→ TASK REQUIREMENTS:
1: List every album or song title that the Sparks review mentions by name.
2: Reproduce the Sparks review word for word from "In the days" to "in due time.".
### READING TEXT ###
Madeline Bocaro | New York, New York | 10/08/2005
(5 out of 5 stars)
"THIS AIN'T NO DISCO!
How Sparks Parted The New Wave
In 1979 punk rock was still the rage in England, and disco was devouring America. So where did Sparks fit in? With disco in England of course! This didn't make much sense at all to their fans, but the Maels made the best of both worlds. Their take on disco had a European edge coupled with Sparks' trademark sensibility, which became the perfect formula for a revolutionary new sound that would resonate through the decades. They may or may not have known it at the time, but Sparks were prophetically writing the Ten Commandments of Synth-Pop. Unfortunately, the commandment most often disobeyed by their eventual followers was, "Thou shalt be original!"
In the days when Sparks were releasing an album per year, No. 1 In Heaven was the follow-up to the surprisingly ordinary Introducing Sparks. Ordinary became extraordinary seemingly overnight. As suddenly as Tyrannosaurus Rex became electric warriors, and as shockingly as when Dylan went electric, Sparks went electronic! They got as much flak from their fans as Dylan and T-Rex did in their time, but some of us were hip to this new change, and new fans became enlightened as well. The music press gave the album equal shares of praise and damnation, but its musical prophecy would ring true in due time.
For almost a decade, the usual Sparks album consisted of ten succinct, highly unusual pop songs. No. 1 In Heaven gave us six extended, highly unusual fluid epics; the shortest just under five minutes, the title track being the longest, outlasting both "Hey Jude" and "Bohemian Rhapsody" at 7:27, not to mention the re-mixes!
### MATERIAL PROVIDED ###
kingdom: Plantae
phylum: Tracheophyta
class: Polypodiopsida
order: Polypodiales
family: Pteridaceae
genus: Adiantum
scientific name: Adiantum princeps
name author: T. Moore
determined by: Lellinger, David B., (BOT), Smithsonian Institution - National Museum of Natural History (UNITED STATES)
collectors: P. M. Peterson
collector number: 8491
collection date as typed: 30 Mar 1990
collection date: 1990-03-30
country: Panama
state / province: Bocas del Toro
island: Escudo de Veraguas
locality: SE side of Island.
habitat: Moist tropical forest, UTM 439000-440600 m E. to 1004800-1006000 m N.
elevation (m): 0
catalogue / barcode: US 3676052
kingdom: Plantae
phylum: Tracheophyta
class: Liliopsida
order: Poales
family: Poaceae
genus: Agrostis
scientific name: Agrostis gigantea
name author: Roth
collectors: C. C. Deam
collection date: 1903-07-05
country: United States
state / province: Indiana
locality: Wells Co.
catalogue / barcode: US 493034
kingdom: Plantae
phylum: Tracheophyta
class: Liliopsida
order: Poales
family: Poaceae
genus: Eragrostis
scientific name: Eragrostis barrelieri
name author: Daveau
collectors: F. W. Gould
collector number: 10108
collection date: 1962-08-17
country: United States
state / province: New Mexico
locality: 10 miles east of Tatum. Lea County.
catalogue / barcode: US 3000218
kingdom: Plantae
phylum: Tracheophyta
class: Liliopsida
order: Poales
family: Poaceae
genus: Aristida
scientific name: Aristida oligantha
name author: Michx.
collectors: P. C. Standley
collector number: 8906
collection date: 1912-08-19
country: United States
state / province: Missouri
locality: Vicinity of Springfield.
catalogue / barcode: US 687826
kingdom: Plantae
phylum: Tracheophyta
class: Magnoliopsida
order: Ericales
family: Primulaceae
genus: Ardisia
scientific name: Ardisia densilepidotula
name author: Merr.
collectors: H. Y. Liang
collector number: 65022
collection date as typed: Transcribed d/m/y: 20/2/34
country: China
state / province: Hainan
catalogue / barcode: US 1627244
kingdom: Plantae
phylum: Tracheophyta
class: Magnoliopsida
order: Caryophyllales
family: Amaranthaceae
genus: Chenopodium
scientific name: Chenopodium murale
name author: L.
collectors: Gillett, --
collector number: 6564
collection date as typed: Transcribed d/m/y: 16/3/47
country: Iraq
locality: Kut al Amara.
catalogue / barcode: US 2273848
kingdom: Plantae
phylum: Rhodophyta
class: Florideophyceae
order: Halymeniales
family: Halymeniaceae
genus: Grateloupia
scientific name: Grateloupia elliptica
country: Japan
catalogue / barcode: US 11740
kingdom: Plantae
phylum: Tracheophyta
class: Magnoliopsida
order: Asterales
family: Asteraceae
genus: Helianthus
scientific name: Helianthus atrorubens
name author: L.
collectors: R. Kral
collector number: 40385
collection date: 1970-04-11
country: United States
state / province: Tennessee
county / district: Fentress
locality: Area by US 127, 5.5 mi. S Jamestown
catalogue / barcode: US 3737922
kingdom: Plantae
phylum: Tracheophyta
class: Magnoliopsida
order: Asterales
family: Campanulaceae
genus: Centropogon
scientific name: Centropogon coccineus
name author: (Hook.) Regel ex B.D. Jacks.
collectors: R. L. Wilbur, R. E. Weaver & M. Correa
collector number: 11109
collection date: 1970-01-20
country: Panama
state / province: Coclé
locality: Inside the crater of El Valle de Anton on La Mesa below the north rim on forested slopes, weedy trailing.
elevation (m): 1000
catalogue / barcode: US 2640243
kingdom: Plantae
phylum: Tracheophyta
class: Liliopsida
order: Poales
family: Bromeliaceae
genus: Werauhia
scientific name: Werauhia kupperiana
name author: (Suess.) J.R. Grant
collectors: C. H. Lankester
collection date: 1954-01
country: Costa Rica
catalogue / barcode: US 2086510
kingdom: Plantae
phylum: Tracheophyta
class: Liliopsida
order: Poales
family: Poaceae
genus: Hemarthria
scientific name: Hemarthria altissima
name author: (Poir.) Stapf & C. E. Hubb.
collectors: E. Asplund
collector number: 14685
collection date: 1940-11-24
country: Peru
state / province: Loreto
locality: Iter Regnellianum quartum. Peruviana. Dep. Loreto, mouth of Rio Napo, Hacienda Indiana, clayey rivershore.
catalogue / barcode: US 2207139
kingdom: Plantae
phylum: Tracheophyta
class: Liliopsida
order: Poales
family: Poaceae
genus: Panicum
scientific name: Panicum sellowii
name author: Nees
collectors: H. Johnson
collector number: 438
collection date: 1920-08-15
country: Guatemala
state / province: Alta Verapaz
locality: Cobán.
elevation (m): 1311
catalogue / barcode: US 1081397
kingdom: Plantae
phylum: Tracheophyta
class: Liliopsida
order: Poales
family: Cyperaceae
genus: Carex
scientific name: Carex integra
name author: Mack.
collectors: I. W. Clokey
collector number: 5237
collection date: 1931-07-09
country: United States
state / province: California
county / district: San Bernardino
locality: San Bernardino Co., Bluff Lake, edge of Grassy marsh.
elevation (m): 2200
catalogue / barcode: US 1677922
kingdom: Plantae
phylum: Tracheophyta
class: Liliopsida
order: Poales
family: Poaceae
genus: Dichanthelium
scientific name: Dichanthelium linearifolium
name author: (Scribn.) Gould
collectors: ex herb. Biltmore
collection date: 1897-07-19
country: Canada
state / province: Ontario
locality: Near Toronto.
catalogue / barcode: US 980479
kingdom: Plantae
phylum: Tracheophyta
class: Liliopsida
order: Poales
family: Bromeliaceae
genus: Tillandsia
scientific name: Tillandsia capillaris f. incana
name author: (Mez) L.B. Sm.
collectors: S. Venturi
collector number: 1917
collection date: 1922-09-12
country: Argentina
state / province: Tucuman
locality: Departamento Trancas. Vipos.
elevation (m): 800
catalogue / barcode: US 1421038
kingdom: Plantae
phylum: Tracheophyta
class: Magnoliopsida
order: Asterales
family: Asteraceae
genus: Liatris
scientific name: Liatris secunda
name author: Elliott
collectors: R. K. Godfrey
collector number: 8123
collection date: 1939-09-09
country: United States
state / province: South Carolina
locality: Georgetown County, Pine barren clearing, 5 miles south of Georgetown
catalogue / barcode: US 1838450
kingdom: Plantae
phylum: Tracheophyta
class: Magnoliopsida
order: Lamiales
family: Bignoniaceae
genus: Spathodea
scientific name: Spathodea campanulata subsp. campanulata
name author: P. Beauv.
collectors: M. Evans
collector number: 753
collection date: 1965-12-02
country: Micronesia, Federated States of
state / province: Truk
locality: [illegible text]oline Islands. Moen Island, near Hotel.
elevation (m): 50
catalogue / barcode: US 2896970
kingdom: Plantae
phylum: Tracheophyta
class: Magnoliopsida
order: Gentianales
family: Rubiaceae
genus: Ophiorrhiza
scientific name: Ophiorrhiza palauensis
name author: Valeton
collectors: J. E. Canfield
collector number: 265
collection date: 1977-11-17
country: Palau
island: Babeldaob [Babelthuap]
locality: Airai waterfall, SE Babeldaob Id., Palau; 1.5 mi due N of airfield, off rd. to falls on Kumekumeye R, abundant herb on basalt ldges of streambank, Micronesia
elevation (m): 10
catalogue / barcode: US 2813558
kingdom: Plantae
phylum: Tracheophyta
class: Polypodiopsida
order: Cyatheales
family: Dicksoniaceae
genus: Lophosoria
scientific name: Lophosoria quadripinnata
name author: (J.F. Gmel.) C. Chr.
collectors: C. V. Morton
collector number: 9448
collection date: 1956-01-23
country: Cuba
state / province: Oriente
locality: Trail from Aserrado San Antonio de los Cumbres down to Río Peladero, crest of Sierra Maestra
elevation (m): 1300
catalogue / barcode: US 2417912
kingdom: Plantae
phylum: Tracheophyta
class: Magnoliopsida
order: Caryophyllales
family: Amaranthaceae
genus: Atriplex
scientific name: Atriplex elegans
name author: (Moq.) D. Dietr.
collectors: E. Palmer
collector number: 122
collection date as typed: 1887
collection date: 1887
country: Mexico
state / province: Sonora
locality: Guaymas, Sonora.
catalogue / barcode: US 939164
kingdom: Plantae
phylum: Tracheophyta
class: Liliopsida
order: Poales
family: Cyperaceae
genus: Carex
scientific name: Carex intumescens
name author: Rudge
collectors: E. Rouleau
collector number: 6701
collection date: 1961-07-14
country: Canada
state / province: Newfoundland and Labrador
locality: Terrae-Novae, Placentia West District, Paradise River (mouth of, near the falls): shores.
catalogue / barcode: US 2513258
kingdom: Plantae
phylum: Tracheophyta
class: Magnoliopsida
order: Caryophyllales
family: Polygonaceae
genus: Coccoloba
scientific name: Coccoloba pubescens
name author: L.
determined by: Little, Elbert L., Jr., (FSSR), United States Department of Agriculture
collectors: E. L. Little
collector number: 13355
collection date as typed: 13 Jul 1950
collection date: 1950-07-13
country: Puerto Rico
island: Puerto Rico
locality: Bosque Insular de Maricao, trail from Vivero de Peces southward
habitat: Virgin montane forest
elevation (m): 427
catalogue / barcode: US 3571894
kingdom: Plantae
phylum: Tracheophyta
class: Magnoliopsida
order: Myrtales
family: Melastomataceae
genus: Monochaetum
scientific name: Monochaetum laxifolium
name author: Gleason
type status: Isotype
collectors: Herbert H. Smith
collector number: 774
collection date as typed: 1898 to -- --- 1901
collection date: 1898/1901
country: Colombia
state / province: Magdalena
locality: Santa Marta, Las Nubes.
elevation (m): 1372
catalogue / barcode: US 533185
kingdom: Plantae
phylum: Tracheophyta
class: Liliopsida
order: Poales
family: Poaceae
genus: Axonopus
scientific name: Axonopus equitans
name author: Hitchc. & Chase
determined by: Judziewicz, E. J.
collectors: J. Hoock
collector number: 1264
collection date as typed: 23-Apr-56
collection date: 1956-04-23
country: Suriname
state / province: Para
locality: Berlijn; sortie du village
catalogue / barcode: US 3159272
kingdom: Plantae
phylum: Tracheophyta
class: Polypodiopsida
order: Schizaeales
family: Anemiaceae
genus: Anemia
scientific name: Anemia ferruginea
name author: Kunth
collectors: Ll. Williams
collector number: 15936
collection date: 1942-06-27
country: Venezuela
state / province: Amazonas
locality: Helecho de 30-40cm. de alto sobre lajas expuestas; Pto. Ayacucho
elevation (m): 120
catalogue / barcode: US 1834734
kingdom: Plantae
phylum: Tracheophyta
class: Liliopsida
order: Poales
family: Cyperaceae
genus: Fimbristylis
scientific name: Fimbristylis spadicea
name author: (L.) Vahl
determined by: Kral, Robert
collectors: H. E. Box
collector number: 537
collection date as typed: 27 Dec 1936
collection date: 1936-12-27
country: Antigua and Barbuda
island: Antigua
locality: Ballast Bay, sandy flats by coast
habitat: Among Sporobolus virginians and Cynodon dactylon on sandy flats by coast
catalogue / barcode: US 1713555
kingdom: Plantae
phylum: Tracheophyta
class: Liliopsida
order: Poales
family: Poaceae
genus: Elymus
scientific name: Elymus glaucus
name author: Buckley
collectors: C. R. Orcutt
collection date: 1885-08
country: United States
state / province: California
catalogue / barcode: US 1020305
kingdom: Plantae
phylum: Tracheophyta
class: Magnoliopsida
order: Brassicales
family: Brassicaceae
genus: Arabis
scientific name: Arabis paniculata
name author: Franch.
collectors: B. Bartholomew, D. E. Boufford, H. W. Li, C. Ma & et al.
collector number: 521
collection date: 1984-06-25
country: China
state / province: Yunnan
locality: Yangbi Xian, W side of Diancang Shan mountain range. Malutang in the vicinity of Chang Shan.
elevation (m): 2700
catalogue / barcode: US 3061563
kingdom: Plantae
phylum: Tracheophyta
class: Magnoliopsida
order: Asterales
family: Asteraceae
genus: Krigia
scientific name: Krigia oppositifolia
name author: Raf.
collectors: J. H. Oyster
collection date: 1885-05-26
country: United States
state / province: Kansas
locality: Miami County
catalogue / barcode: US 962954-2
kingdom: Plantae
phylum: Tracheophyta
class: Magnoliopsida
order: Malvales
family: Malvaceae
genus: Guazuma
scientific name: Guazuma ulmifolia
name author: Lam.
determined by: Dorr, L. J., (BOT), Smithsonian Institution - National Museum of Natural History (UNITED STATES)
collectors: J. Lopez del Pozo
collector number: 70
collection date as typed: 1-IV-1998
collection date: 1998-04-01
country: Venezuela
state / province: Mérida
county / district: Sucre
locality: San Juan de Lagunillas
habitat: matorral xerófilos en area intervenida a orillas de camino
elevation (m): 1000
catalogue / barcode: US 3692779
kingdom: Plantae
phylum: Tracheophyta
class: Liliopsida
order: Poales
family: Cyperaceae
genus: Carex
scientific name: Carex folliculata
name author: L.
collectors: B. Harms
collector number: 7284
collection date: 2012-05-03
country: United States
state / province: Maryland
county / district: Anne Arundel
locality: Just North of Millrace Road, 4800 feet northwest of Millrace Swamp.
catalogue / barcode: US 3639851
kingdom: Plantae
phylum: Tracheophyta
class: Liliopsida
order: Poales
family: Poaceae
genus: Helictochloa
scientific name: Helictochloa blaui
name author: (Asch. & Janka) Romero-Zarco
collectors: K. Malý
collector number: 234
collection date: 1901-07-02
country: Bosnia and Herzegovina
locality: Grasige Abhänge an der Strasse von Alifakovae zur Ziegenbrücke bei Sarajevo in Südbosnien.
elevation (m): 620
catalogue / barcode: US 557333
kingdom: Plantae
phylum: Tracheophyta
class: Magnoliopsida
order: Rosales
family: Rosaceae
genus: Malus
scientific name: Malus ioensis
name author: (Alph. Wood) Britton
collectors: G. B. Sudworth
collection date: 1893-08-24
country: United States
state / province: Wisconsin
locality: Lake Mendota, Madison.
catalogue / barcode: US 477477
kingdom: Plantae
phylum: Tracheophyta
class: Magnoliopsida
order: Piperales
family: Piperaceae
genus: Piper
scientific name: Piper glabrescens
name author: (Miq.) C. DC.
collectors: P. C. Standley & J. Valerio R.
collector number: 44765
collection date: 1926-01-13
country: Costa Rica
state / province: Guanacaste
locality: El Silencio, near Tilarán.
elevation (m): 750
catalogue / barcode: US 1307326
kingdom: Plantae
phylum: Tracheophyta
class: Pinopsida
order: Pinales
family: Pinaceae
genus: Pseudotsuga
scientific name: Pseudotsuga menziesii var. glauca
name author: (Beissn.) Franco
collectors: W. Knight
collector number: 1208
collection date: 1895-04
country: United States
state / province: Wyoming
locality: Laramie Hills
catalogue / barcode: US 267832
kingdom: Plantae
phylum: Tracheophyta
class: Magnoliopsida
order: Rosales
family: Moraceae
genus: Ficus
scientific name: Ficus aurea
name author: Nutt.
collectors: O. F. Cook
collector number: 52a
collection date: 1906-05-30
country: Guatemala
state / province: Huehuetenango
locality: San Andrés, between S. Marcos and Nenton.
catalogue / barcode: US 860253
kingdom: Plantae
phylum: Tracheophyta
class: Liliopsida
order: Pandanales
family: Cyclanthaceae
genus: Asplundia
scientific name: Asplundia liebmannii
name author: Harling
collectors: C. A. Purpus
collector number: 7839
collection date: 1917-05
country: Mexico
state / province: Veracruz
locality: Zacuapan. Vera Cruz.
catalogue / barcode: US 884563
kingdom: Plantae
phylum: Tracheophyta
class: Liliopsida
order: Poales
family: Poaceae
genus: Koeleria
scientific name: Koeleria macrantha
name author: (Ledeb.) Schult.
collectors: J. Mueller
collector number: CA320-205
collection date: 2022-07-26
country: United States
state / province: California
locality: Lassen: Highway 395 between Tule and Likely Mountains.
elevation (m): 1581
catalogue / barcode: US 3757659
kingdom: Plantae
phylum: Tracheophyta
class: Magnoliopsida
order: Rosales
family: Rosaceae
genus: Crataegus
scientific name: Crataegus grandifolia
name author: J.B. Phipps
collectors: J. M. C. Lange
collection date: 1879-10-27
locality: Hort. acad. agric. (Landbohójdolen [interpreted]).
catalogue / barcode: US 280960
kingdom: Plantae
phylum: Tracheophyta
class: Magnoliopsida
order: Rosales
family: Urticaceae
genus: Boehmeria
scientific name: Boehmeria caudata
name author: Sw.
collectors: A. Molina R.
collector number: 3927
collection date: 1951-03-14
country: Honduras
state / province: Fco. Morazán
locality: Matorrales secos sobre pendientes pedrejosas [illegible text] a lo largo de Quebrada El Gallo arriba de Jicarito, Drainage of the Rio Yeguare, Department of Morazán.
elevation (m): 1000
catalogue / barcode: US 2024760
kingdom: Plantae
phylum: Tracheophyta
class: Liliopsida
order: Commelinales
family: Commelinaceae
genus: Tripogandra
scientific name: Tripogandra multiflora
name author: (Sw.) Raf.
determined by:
###
→ RESPONSES:
1: No. 1 In Heaven, Introducing Sparks, "Hey Jude", "Bohemian Rhapsody"

2:
In the days when Sparks were releasing an album per year, No. 1 In Heaven was the follow-up to the surprisingly ordinary Introducing Sparks. Ordinary became extraordinary seemingly overnight. As suddenly as Tyrannosaurus Rex became electric warriors, and as shockingly as when Dylan went electric, Sparks went electronic! They got as much flak from their fans as Dylan and T-Rex did in their time, but some of us were hip to this new change, and new fans became enlightened as well. The music press gave the album equal shares of praise and damnation, but its musical prophecy would ring true in due time.